Il fallait donc repartir à zéro. Pour reconstituer la collection, les deux historiens d'art ont sollicité toutes les sources documentaires possibles : catalogues, procès verbaux de vente, inventaires, correspondances, livres de stock de certaines galeries....

"Nous avons constitué une première liste que nous avons passée aux rayons X" pour arriver à un total de 120 oeuvres environ, dit Marianne Mathieu. Un travail de fourmi qui a aussi permis d'établir une chronologie et "mettre en perspective la constitution de la collection avec la vie de Monet".

Au début de sa carrière, Monet n'a pas les moyens d'acheter des oeuvres, mais il reçoit des tableaux d'amis artistes. Il est très réticent à être représenté avec sa femme Camille. Le seul à faire le portrait du couple sera Manet. Un tableau qui semble inachevé où le visage de Monet est barbouillé et qu'il gardera pourtant toute sa vie.

Après le temps des cadeaux, va venir celui des échanges. Très proche de Berthe Morisot, Monet lui offre en 1884 un somptueux paysage italien, "Les villas à Bordighera", pour la maison qu'elle vient de faire construire. Après la mort de Berthe Morisot en 1895, sa fille Julie Manet, respectant les volontés de sa mère, propose à Monet de choisir un tableau parmi les 300 numéros d'une rétrospective. Il porte son dévolu sur "Julie Manet et sa levrette Laërte".

Avec Pissaro, la situation est plus tendue. Monet prête 15.000 francs au couple pour acheter une maison, à Eragny. Mais en échange il réclame "Paysannes plantant des rames", très apprécié par les critiques de l'époque. Seul problème : Pissaro en a fait cadeau à sa femme Julie qui refuse énergiquement de la céder. Monet s'obstine et finit par obtenir gain de cause.
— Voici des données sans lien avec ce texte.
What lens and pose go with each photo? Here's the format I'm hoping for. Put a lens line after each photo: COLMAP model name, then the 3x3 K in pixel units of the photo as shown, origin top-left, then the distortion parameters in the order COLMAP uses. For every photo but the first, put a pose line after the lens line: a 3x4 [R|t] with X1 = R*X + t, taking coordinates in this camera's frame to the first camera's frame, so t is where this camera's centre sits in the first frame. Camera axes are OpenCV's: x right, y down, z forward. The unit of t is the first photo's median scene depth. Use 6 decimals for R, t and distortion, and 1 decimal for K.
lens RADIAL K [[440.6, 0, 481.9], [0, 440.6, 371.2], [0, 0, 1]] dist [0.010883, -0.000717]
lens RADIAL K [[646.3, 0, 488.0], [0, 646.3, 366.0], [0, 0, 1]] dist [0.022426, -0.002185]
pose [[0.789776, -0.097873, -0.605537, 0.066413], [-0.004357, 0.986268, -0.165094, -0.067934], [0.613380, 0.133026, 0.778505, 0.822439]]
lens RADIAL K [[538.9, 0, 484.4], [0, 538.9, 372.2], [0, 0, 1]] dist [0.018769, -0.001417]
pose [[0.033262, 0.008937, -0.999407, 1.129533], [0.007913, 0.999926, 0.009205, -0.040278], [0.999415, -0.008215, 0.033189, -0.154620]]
Un entêtement d'autant plus surprenant que "Paysannes..." est une oeuvre néo-impressionniste, à la manière d'un Seurat ou d'un Signac, courant avec lequel Monet a refusé d'exposer. "Un exemple de dichotomie entre ses propos et ce qu'il collectionne", remarque Marianne Mathieu.
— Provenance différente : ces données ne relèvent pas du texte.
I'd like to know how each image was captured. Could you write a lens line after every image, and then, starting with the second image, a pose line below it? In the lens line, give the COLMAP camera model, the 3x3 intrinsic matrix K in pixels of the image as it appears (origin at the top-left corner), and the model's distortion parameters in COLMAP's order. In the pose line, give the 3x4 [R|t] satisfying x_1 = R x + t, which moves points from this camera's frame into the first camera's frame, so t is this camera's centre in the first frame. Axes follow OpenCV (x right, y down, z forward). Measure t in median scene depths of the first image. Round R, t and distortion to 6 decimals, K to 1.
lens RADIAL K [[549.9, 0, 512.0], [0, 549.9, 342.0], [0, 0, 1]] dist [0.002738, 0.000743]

- Le 'Nègre Scipion' venu du Brésil -

Lorsque Monet commence à avoir les moyens de ses goûts,souligne la commissaire, également adjointe au directeur de Marmottan, les première oeuvres qu'il acquiert, ce sont "ses maîtres". Il n'a pourtant reconnu leur influence qu'au soir de sa vie.

Passant toujours par les ventes aux enchères ou les marchands, il achète ainsi Eugène Boudin, des paysages de Delacroix ("Falaises près de Dieppe"), ou de Corot ("Aricci, Palais Chigi), pour lequel il était prêt à débourser la somme conséquente de 5.000 francs.

Mais à partir des années 1890, ses achats se portent avant tout sur Renoir et Cézanne, deux artistes aux conceptions pourtant très différentes de la peinture mais les plus représentés dans sa collection.

De Renoir, le créateur de Giverny va acheter des nus, genre que lui-même n'a jamais abordé, mais aussi des toiles orientalisantes, notamment "La Mosquée. Fête arabe", une toile de 1881 qu'il n'hésite pas à payer 10.000 francs.

Son premier coup de coeur pour Cézanne est "Le Nègre Scipion", prêté exceptionnellement par le musée des beaux arts de Sao Paulo. Suivra "Neige fondante à Fontainebleau" pour 6.750 francs, un moyen de soutenir la cote de Cézanne, dont il réunira 12 oeuvres au total.